One other note: because of how React's render cycles are structured, these re-render issues are all-or-nothing. As in, until every single Route component has been fully updated, an update to one will cause an update to the others, even if those others don't receive any props. If this becomes enough of an issue, those components that don't need to re-render can opt into React.memo.

mapStateToProps and mapDispatchToProps are almost completely removed

Aside from the main.tsx file mentioned earlier, every other component has been updated to use correctly-typed RTK hooks. main.tsx is the only file left, but realistically, it probably shouldn't have any Redux hooks imported once the app-wide restructuring has been finished.

Custom path aliases

Both the TSConfig and Webpack files have been updated to add support for custom import aliases, with full auto-complete support from the TS LSP.

Now instead of needing to do this:

// File 1
import { useAppDispatch } from "../toolkit-refactor/store";

// File 2
import { useAppDispatch } from "../../../.././toolkit-refactor/store";

You can import from the same absolute path for any component, no matter where you are:

// File 1 and file 2 can use this exact same line with no changes
import { useAppDispatch } from "~/toolkit/store";

All files that were consuming Redux have been updated to these imports. And because none of the files are directly importing from a specific file structure anymore, the toolkit-refactor folder has been renamed to just rtk.

I will note that any JS files still using require do not get the full benefits of this change. Using absolute paths should still work, because Webpack can still resolve the paths during the compilation step. But because these imports exist outside of TS, it can't give you auto-complete at author time.

Minor changes

Webpack files have improved type-safety

Even though the Webpack files have not been converted to TypeScript just yet, the existing files have been augmented with JSDoc comments, including the @ts-check directive. This should give better auto-complete support when adding features to the config files, and should notify you of (some) accidental typos.

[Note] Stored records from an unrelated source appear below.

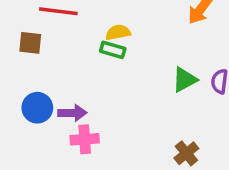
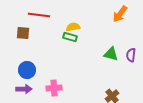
green triangle: (185, 80) -> (111, 54), turned 42
purple arrow: (72, 113) -> (24, 89), moved

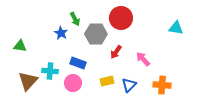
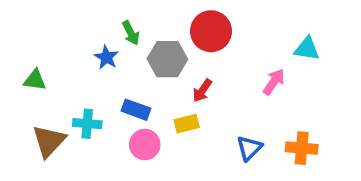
pink arrow: (143, 59) -> (274, 82), moved, turned 77
yellow rectangle: (107, 81) -> (187, 124), moved
pink circle: (73, 83) -> (145, 145), moved
blue triangle: (129, 85) -> (249, 148), moved
orange cross: (162, 85) -> (302, 148), moved

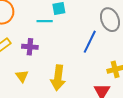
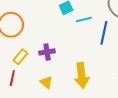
cyan line: (45, 21) -> (84, 20), moved

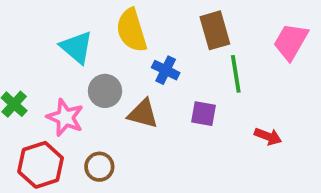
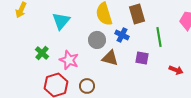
brown rectangle: (215, 30) -> (137, 14), moved
cyan triangle: (77, 47) -> (61, 21), moved, turned 30
gray circle: (105, 91) -> (97, 40), moved

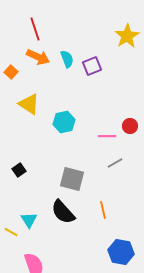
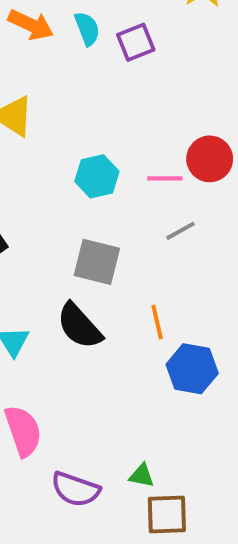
cyan hexagon: (64, 122) -> (97, 176), moved
red circle: (130, 126) -> (210, 159), size x1.5
blue hexagon: (121, 252) -> (192, 369), moved

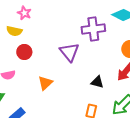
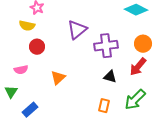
purple cross: (93, 29) -> (106, 46), moved
purple triangle: (69, 52) -> (77, 30), moved, turned 30

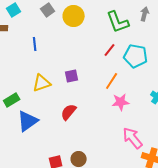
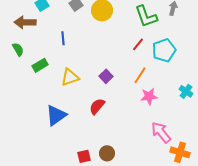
cyan pentagon: (136, 56) -> (164, 50), turned -30
purple square: (72, 76) -> (106, 76), moved, turned -32
green rectangle: (12, 100) -> (40, 65), moved

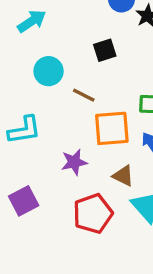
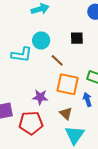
cyan L-shape: (24, 130) -> (22, 55), moved
red pentagon: (93, 214) -> (31, 123), moved

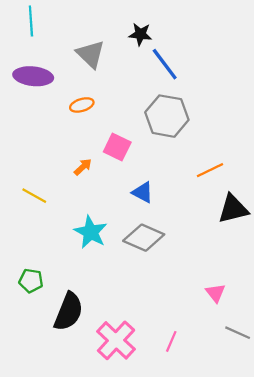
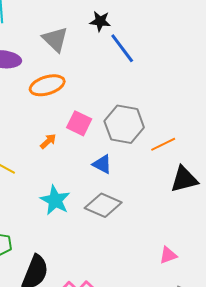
orange ellipse: (82, 105) -> (47, 85), size x1.6
gray hexagon: (167, 116) -> (124, 124), moved
pink triangle: (215, 293) -> (168, 255), turned 48

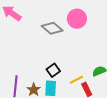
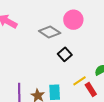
black square: (53, 70) -> (65, 54), moved

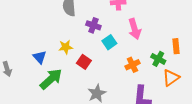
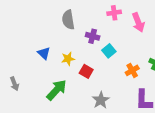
pink arrow: (135, 29) -> (138, 22), moved
blue triangle: (40, 57) -> (44, 53), moved

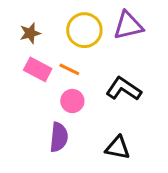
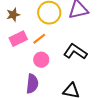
pink rectangle: (38, 69) -> (18, 39), turned -54
orange line: (69, 69) -> (39, 39), turned -64

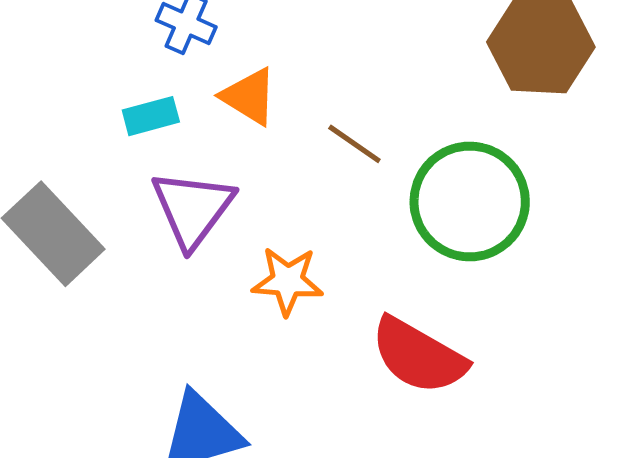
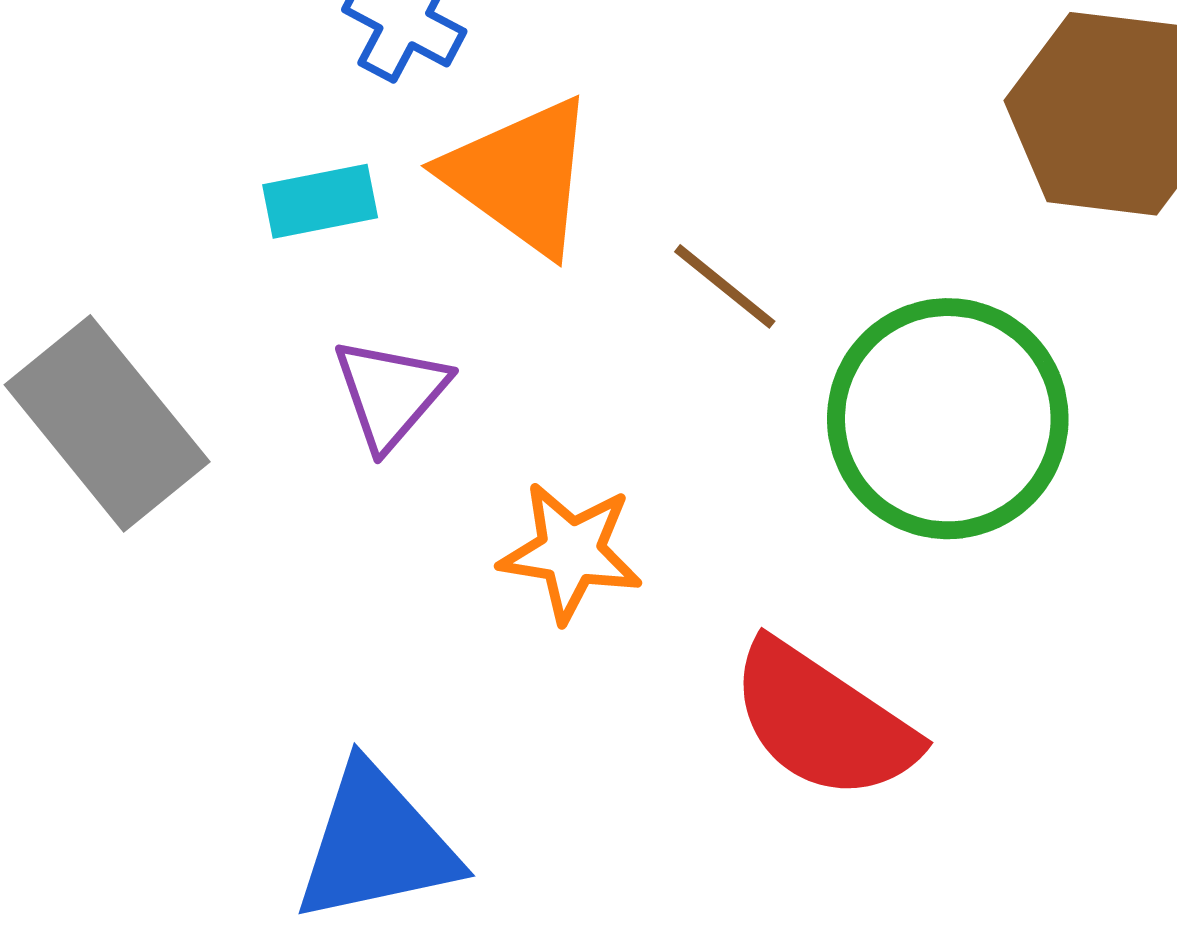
orange triangle: (249, 96) -> (520, 176), size x1.4
purple triangle: (193, 209) -> (390, 393), size x0.7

Several files have been formatted

I'm hoping to make one other PR in the next few days about requiring a PR to be formatted with Prettier before it can be merged into main. In the meantime, every file that was updated from every other change has been formatted ahead of time.

One of the biggest pain points when working with PRs is figuring out what exactly changed. Having extra lines change formatting, even if they haven't changed behavior, just adds extra noise and makes it harder to focus on what really matters. As Swell continues to grow, it is absolutely vital that all contributors follow strict formatting guidelines, just to keep things manageable. For better or worse, Swell has reached a size where personal style preference cannot have a place in discussions anymore.

The first custom hook has been added

As several of the components have been using the same patterns for managing dropdown state, that functionality has been extracted out into the useDropdownState hook. If any more dropdowns need to be implemented in the future, please use this hook.

What's next

I'm hoping to have two more PRs sent out soon. One will be in charge of enforcing style guidelines in the project, while the other will focus on developer documentation. This PR was just enough of a beast that I wanted to get this one done first, though.

Parkreiner commented 1 year ago

Closing pull request until discrepancies between local tests and GH Actions tests can be figured out.